Opinioni
16 ottobre, 2025Tra masse plaudenti, leader carismatici e istituzioni fragili si sgretola la sovranità popolare
Qualcosa si è rotto nel rapporto tra cittadini e istituzioni. Mentre il linguaggio istituzionale richiama i principi della sovranità popolare e della rappresentanza, la prassi politica se ne allontana. La democrazia resta la cornice, ma le dinamiche al suo interno ricordano sempre più quelle della folla impulsiva, identitaria, polarizzante. Nella “Psicologia delle folle” (1895), Le Bon analizzava l’irrazionalità del collettivo: l’individuo, immerso nella massa, perde autonomia e spirito critico, diventando ricettivo alla suggestione e incline a proiettare la propria volontà su leader carismatici.
Una dinamica che oggi si riflette nei parlamenti, dove il confronto tra idee lascia spazio alla contrapposizione, agli slogan, alla lealtà partitica che sostituisce la deliberazione. Anche Freud, in “Psicologia delle masse e analisi dell’Io” (1921), osservava come, nei contesti collettivi, il leader finisca per occupare il posto della coscienza individuale, assumendo una funzione simbolica quasi paterna. Il consenso si costruisce meno su idee e programmi, più su un’identificazione emotiva che trasforma il leader nell’incarnazione dell’interesse del popolo.
È parte di un processo più ampio: l’erosione del legame tra cittadini e istituzioni, alimentata dalla crisi dei partiti e dalla diffusione di forme di partecipazione “immediata” che, pur promettendo inclusione, semplificano e incentivano giudizi istantanei, più emotivi che riflessivi. I social media amplificano questa tendenza, legittimando l’idea che il giudizio democratico debba esprimersi in tempo reale, sospinto dall’indignazione. In questo contesto, il leader non rappresenta né media, ma si rivolge direttamente al popolo, aggirando i corpi intermedi e costruendo consenso per contrapposizione.

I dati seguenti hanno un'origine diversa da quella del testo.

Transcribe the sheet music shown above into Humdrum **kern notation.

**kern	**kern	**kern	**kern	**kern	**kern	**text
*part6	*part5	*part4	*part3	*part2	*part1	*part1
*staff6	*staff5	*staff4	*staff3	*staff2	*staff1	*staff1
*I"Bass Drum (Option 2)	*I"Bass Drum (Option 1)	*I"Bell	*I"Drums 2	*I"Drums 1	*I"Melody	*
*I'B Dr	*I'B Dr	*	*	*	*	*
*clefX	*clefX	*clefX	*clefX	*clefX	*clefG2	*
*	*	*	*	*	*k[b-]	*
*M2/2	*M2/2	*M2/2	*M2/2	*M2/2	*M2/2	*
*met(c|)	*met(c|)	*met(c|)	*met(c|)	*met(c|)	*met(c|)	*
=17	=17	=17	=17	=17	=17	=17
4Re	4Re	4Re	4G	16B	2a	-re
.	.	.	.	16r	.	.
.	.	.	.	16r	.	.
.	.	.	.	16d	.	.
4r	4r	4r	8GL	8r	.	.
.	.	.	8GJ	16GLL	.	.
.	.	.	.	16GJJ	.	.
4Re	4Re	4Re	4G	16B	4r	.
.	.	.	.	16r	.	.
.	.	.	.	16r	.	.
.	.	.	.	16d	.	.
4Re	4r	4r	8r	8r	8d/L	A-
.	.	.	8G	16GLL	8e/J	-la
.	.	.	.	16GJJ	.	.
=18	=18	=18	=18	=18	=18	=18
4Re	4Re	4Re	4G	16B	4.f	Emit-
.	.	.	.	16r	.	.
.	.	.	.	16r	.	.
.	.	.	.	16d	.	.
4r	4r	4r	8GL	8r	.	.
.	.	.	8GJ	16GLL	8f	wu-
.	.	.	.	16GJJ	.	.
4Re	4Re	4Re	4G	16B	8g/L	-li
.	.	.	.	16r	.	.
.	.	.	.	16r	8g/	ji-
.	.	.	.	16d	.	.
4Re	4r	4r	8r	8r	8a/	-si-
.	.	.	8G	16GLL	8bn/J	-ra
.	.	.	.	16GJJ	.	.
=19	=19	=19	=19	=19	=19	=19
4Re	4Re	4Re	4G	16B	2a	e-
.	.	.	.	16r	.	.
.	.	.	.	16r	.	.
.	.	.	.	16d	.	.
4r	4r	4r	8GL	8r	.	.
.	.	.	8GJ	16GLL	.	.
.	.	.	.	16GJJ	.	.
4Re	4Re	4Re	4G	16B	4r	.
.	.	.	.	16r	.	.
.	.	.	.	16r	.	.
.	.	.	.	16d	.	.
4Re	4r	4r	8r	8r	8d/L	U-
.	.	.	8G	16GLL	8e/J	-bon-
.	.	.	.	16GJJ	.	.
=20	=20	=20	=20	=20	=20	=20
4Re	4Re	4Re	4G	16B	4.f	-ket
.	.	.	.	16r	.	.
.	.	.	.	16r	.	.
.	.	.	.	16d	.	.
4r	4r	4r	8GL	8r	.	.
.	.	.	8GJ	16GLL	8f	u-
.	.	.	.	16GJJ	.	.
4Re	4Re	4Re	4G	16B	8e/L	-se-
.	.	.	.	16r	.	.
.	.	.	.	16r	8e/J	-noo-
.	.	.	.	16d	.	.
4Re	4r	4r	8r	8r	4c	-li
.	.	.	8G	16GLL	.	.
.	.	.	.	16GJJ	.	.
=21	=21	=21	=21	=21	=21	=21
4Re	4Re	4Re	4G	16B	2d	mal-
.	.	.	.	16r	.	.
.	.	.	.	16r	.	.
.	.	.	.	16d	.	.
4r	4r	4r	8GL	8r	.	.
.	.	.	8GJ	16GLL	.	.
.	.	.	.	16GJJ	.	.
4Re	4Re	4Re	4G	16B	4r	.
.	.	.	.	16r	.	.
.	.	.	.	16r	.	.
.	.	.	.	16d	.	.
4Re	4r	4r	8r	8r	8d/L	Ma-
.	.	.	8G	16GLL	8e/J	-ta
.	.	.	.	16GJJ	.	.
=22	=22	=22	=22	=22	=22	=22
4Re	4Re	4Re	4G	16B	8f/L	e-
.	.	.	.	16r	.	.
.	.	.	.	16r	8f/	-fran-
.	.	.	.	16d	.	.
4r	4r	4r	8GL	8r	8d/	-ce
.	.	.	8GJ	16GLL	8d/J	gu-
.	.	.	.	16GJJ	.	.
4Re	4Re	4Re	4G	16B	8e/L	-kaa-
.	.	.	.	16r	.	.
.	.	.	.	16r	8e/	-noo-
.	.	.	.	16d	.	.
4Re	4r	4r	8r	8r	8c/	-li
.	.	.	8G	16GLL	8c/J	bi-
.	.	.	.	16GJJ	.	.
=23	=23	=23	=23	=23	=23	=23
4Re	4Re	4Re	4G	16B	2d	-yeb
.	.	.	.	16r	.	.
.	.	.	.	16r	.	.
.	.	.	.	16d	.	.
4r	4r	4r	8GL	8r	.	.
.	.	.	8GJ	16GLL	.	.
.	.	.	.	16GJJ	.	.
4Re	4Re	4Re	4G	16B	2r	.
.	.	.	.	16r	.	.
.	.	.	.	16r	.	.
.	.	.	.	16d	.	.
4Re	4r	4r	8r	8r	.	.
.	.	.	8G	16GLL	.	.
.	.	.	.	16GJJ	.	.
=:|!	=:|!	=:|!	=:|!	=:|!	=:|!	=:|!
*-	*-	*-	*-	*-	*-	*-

L’altro diventa nemico, e il progetto politico cede alla captatio benevolentiae. Non si tratta di derive episodiche. Sono tendenze trasversali, egualmente visibili in maggioranze e opposizioni, in molte democrazie occidentali: dall’America post-trumpiana a diverse realtà europee. Stessi toni, stessi stili comunicativi, stessa preferenza per il conflitto spettacolare rispetto al confronto razionale. La conseguenza più grave è lo svuotamento della sovranità popolare, ridotta a formula retorica. Da qui l’appello al “governo dei competenti”, alla tecnocrazia come risposta alla crisi politica. Ma è un’illusione pericolosa: anche l’esperto incarna una visione parziale. Sostituire il carisma con la tecnocrazia è solo un’inversione di paradigma. La crisi è prima di tutto culturale: crisi del pensiero complesso, della capacità di gestire la pluralità senza ridurla a slogan. È anche crisi del tempo politico: la pressione elettorale e la rincorsa al consenso immediato impediscono visioni di lungo periodo.
Una democrazia senza profondità rischia di diventare solo esercizio di visibilità. La via d’uscita passa da una rigenerazione della cittadinanza: educazione, pensiero critico, cultura della responsabilità. Una democrazia autentica non si fonda né sulla passività delle folle né sull’isolamento delle élite, ma sulla partecipazione consapevole dei cittadini. La sfida è ricostruire uno spazio pubblico in cui razionalità, giudizio e responsabilità tornino a essere valori condivisi e la democrazia possa recuperare la propria vocazione di essere governo del popolo, per il popolo e con il popolo.